Esomeprazole is the first proton pump inhibitor to be developed as an optical isomer for the treatment of acid-related diseases.
Four hundred and forty eight duodenal ulcer patients with Helicobacter pylori infection, confirmed by 13C-urea breath test (UBT), and no current ulcer, were randomised to double-blind treatment with esomeprazole 20 mg twice daily (b.d.) (n=224) or omeprazole 20 mg b.d. (n=224), in combination with amoxicillin 1 g b.d. and clarithromycin 500 mg b.d. for 1 week (EAC and OAC, respectively). A negative UBT at both 4 and 8 weeks after completing therapy indicated successful H. pylori eradication.
Intention-to-treat (ITT) analysis comprised 400 patients (EAC, n=204; OAC, n=196) and per protocol (PP) analysis 377 patients (EAC, n=192; OAC, n=185). Eradication rates (95% confidence intervals) for ITT and PP populations were: EAC, 90% (85–94%) and 91% (86–94%); OAC, 88% (82–92%) and 91% (86–95%). Between-group differences in eradication rates were not statistically significant.
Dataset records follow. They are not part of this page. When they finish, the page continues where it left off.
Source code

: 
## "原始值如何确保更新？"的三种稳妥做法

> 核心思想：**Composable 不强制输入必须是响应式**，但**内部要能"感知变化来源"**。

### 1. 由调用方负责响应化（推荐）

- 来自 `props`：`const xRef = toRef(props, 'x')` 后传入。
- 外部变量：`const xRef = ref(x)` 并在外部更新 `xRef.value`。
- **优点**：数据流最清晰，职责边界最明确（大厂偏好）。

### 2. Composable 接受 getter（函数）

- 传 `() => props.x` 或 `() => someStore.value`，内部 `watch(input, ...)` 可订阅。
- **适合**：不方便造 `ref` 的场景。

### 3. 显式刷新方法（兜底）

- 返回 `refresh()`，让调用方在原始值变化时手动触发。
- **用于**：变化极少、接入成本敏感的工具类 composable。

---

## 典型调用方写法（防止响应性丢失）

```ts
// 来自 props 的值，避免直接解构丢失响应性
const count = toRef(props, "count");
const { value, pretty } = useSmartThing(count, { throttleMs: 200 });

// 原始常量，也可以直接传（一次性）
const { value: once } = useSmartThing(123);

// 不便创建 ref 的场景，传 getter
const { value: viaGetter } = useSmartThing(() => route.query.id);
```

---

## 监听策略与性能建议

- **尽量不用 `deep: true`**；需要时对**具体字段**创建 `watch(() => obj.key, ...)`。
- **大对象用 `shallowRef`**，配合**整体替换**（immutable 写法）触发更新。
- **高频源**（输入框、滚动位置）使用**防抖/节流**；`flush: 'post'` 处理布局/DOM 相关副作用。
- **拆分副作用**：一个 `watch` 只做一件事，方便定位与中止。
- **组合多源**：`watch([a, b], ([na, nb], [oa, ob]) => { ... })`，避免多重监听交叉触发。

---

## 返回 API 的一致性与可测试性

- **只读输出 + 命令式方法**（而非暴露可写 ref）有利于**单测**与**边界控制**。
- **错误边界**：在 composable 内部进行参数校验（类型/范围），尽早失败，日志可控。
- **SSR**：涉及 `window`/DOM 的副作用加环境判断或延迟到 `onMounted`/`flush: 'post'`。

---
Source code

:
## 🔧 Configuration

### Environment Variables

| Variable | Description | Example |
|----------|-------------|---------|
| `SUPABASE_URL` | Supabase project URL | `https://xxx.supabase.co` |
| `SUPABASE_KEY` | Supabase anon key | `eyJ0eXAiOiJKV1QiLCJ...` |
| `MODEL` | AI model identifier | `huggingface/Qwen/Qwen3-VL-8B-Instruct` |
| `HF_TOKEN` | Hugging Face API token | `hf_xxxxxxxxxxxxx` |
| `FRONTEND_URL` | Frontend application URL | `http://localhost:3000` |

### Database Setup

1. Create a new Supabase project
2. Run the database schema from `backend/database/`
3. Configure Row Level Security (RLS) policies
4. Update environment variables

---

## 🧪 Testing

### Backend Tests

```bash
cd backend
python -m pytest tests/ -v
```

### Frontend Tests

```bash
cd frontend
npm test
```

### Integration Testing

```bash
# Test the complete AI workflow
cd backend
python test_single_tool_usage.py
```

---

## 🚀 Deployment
Both regimens were well tolerated, with an adverse event profile and frequency typical of proton pump inhibitor plus antibiotic combination therapy.
Esomeprazole-based triple therapy for 1 week is highly effective in eradicating H. pylori infection in duodenal ulcer disease, offers comparable efficacy to omeprazole-based therapy, and is well tolerated.